The steel maker eliminated its ¥10 per share interim dividend and can’t make a net income forecast because it might have to reimburse customers, Kobe Steel said as it announced first-half earnings.

The forecast for net income had been ¥35 billion for the fiscal year that ends in March.

Over the past three weeks, Kobe Steel has announced it faked data for products ranging from copper and aluminum to steel wires, machinery parts and heavy-plated metal.

Clients including Kawasaki Heavy Industries Ltd. have said they might seek reimbursement if their customers start asking for replacement products or compensation.

“It is incredibly difficult to make a forecast,” Alexander Robert Medd, managing director of Bucephalus Research Partnership Ltd., said before Kobe Steel’s announcement. “They have no idea what their one-off costs are going to be until customers have decided if they’re going to sue them or what their level of complaint will be.”

While most of the 525 companies affected didn’t find any safety problems created by data falsification, the manufacturer has said it will help pay for related costs.
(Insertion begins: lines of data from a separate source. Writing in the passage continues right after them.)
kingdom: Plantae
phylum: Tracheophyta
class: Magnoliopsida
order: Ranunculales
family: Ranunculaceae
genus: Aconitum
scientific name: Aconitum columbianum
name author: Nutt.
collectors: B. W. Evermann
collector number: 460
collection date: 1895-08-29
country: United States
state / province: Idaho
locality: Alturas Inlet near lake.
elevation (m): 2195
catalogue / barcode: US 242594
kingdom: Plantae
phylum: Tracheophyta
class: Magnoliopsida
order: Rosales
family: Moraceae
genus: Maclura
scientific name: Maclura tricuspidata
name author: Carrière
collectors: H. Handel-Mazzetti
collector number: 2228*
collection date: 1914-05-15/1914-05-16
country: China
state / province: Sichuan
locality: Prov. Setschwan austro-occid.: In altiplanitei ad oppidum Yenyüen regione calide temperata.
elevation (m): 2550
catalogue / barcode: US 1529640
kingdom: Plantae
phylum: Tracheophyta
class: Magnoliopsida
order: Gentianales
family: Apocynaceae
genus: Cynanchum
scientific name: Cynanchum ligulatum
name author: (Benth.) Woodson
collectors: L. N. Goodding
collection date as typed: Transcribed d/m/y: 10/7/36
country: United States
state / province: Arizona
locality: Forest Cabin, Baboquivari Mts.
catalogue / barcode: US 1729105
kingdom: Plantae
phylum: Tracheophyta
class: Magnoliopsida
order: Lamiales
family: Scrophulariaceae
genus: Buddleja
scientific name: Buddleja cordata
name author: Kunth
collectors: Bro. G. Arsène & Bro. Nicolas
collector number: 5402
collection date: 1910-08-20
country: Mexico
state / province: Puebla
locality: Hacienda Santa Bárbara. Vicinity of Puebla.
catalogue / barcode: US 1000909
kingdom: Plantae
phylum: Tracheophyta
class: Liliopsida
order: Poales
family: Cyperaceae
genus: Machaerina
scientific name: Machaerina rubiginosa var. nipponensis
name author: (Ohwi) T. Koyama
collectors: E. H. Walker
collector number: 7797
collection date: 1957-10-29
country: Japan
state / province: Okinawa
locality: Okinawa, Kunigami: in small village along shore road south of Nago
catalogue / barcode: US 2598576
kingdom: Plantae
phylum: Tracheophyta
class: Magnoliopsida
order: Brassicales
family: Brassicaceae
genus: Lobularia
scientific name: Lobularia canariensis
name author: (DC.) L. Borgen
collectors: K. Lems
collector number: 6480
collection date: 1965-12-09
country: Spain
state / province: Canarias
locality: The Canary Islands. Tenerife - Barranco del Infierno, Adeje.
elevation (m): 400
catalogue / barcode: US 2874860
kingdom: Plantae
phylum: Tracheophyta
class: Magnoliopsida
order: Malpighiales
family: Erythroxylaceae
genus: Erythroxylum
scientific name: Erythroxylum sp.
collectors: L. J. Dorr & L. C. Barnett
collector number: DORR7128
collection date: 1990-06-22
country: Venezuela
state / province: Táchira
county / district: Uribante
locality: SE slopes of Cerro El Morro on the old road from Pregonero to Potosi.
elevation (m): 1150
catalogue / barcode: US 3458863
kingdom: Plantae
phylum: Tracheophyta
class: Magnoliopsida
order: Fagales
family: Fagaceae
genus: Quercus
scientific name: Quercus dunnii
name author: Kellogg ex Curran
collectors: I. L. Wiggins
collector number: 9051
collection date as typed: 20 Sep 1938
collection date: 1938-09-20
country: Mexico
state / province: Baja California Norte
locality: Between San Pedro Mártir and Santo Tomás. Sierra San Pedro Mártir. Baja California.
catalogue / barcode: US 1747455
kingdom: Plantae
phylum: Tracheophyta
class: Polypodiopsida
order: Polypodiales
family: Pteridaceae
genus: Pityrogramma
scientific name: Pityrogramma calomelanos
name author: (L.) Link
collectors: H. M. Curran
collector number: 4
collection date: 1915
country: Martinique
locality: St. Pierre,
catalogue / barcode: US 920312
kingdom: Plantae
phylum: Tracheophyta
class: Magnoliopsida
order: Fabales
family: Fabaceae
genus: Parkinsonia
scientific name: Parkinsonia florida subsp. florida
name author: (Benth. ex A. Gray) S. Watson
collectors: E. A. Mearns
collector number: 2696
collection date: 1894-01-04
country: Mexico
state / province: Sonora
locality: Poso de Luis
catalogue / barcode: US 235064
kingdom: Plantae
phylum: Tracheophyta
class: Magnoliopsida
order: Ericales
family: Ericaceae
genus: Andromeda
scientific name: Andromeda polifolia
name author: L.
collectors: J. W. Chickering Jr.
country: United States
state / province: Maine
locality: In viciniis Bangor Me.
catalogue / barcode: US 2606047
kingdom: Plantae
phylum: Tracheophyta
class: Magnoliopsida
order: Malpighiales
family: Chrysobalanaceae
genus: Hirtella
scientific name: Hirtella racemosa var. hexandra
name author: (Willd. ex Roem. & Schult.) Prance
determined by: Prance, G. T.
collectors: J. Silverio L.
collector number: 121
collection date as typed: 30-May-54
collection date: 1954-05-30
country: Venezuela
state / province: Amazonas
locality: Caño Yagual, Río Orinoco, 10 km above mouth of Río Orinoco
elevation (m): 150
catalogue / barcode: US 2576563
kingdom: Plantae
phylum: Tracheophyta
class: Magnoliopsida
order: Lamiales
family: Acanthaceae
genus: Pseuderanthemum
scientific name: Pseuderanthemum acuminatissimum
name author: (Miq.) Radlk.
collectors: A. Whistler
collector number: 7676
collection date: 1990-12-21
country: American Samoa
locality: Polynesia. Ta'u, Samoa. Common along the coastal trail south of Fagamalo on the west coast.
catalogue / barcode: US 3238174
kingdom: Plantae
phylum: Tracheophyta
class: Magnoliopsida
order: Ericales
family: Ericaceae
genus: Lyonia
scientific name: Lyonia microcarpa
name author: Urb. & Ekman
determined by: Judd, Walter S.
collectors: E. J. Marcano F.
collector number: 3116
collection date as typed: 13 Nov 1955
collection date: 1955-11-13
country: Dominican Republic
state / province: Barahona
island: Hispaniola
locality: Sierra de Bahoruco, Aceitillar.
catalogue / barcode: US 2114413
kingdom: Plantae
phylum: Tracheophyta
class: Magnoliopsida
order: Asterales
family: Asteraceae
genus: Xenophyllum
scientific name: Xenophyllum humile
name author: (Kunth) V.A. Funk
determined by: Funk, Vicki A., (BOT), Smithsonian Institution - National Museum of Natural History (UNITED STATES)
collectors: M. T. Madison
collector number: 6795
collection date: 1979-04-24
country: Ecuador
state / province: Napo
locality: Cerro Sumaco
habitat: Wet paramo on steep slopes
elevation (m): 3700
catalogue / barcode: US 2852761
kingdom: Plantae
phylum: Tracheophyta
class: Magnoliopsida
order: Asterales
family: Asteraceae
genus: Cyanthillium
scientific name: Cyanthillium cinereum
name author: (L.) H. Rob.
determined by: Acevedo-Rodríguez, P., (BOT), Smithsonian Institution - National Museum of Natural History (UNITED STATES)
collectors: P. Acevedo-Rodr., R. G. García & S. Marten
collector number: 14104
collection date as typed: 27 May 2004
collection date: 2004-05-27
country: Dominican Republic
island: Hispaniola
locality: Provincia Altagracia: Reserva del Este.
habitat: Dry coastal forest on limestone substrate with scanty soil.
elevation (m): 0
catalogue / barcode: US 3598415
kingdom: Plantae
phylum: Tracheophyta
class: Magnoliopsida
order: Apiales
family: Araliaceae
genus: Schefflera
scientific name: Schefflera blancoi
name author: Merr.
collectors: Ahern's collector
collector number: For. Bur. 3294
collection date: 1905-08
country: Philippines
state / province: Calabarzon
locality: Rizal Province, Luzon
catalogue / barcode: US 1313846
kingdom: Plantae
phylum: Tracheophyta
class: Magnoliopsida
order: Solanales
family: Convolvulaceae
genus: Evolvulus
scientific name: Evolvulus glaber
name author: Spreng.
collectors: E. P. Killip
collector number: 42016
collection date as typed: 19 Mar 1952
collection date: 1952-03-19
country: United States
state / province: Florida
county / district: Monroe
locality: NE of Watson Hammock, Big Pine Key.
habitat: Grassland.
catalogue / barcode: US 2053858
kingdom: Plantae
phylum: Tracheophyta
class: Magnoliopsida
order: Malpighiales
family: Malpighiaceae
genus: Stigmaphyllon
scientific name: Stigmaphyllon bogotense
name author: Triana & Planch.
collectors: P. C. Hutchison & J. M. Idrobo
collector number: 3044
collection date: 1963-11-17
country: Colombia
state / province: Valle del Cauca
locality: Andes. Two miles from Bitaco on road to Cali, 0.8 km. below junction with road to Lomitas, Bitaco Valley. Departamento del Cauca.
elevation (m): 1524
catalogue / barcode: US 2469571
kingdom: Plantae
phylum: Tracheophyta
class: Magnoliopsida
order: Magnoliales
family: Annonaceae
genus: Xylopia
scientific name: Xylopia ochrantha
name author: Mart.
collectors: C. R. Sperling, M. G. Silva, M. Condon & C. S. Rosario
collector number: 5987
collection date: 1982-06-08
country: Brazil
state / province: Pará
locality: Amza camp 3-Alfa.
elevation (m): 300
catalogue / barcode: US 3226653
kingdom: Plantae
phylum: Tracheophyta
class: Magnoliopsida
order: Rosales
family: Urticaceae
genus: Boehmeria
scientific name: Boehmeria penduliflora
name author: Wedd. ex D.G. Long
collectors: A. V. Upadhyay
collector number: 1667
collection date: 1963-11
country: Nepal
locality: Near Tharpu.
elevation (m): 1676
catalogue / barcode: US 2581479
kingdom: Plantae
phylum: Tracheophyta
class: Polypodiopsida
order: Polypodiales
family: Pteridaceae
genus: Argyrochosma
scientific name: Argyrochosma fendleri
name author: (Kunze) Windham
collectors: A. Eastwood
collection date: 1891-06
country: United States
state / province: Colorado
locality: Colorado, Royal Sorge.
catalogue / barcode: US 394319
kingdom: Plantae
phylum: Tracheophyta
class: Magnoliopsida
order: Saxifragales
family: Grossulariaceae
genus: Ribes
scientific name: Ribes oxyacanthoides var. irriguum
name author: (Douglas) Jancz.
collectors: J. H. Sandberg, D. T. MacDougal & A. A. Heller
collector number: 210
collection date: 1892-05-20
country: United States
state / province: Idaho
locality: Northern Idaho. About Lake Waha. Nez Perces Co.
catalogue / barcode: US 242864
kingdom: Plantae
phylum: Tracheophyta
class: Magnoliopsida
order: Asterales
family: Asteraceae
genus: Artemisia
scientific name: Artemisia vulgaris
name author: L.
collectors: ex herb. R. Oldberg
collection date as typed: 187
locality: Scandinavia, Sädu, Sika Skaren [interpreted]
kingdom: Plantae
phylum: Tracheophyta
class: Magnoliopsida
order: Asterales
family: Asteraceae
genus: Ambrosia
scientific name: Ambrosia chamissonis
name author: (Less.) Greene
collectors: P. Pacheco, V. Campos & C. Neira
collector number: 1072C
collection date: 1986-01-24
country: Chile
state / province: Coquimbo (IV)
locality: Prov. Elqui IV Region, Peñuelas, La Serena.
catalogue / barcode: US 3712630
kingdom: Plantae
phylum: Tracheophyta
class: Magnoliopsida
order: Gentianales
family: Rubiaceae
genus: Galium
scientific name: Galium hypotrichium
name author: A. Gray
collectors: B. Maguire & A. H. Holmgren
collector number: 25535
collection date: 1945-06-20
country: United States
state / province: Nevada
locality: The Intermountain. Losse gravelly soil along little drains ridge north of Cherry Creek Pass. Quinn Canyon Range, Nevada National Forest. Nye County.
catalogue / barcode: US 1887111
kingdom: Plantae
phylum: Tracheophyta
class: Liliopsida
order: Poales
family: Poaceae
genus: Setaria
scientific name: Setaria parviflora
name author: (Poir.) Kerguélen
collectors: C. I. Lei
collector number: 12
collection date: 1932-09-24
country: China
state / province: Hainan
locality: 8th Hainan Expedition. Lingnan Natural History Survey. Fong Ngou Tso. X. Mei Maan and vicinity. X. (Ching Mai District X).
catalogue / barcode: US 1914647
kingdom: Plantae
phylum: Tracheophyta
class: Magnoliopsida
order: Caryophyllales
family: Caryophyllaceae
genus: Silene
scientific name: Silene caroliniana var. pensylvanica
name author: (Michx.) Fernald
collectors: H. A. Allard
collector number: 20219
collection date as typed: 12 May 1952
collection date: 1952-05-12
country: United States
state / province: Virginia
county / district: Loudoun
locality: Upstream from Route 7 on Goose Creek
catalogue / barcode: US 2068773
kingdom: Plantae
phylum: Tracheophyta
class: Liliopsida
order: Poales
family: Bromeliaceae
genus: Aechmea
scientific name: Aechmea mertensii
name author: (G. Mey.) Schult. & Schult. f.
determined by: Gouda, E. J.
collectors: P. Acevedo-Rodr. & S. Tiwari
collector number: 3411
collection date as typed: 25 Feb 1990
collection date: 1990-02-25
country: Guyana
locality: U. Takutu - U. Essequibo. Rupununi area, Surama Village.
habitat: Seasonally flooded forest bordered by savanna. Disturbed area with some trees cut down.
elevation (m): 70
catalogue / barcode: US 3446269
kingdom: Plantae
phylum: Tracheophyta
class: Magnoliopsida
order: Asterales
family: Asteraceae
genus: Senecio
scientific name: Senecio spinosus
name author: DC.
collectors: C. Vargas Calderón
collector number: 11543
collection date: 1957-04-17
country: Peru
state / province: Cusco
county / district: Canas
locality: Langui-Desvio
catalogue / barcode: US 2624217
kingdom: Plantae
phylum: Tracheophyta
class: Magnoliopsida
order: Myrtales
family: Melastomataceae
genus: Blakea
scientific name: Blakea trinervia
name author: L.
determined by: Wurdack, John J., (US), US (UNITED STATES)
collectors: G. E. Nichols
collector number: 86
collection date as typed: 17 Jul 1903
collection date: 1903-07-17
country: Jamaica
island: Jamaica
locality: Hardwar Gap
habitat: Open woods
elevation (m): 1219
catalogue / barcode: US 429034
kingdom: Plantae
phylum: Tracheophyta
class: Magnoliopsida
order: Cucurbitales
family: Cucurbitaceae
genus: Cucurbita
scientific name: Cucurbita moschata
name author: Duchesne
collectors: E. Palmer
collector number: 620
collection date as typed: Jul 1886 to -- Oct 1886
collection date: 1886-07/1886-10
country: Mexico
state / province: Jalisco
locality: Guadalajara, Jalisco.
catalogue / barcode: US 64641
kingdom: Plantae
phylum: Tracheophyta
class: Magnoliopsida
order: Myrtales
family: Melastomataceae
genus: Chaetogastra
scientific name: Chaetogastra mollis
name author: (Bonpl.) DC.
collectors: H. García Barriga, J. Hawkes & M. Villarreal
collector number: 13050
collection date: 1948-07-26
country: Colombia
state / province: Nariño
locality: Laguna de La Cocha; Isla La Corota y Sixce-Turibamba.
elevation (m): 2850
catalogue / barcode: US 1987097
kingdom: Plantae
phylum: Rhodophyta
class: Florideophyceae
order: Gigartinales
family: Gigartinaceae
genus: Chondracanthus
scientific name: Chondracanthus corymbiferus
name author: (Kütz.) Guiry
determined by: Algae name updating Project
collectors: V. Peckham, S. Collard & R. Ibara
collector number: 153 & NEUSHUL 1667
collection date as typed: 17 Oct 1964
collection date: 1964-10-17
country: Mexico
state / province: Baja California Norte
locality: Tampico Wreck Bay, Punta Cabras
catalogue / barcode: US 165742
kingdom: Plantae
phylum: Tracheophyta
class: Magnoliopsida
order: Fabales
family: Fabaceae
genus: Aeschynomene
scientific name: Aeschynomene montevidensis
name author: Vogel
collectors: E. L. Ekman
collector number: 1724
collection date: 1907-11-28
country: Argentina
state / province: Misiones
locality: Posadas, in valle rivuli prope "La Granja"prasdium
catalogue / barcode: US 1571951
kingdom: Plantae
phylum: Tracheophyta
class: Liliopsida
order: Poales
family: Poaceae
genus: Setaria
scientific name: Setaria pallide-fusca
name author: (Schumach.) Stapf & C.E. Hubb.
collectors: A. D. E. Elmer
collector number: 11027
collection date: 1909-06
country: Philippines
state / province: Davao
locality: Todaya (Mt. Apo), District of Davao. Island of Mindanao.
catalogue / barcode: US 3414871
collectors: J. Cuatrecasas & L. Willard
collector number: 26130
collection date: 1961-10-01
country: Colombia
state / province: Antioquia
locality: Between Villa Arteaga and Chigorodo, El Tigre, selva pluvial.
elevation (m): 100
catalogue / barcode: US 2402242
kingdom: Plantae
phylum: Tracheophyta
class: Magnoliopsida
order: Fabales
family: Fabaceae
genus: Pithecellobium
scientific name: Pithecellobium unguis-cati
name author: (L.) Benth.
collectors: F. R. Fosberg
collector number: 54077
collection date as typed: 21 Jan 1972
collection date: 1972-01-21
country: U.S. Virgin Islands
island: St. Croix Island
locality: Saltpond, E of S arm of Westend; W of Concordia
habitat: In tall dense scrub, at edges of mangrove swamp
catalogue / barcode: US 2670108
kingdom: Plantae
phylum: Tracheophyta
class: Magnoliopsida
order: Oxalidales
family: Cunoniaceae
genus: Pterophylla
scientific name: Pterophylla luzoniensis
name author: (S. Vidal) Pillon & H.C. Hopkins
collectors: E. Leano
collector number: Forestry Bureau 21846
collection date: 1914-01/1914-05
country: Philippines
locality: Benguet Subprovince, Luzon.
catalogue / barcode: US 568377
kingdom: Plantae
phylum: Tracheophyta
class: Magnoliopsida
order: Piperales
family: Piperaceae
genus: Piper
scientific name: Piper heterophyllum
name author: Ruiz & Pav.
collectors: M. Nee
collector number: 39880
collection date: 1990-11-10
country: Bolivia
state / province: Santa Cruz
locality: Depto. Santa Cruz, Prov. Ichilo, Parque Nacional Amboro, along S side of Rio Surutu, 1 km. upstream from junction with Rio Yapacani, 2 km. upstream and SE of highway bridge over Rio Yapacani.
Kobe Steel also lost Japanese Industrial Standards certification at one of its factories in Kanagawa and others are at risk as the government expands its inspections.

The company lowered its current profit forecast 9.1 percent to ¥50 billion, and its operating profit 6.2 percent to ¥75 billion. The steel maker maintained its revenue forecast of ¥1.88 trillion.

Revamping quality control for aluminum and copper products will increase costs and lower output, Executive Vice President Naoto Umehara said at a news conference Monday. The current profit forecast includes a ¥10 billion reduction from the data-falsification issues, he said.

The company will probably receive requests to reimburse customers for expenses related to quality checks and replacements, Umehara said.

Kobe Steel business units implicated in the crisis include the iron and steel, copper and aluminum, and machinery departments, which account for more than half the company’s revenue.

Over the past two weeks, Kobe Steel announced it had faked data for other products, ranging from steel wires and materials used in DVDs and LCD screens to machinery parts and heavy-plated metal.

Kobe Steel said it will use an external investigation committee to get to the bottom of what happened. While many of the falsification problems occurred in Kobe’s facilities in Japan, data fudging for products in Thailand and Malaysia was also uncovered.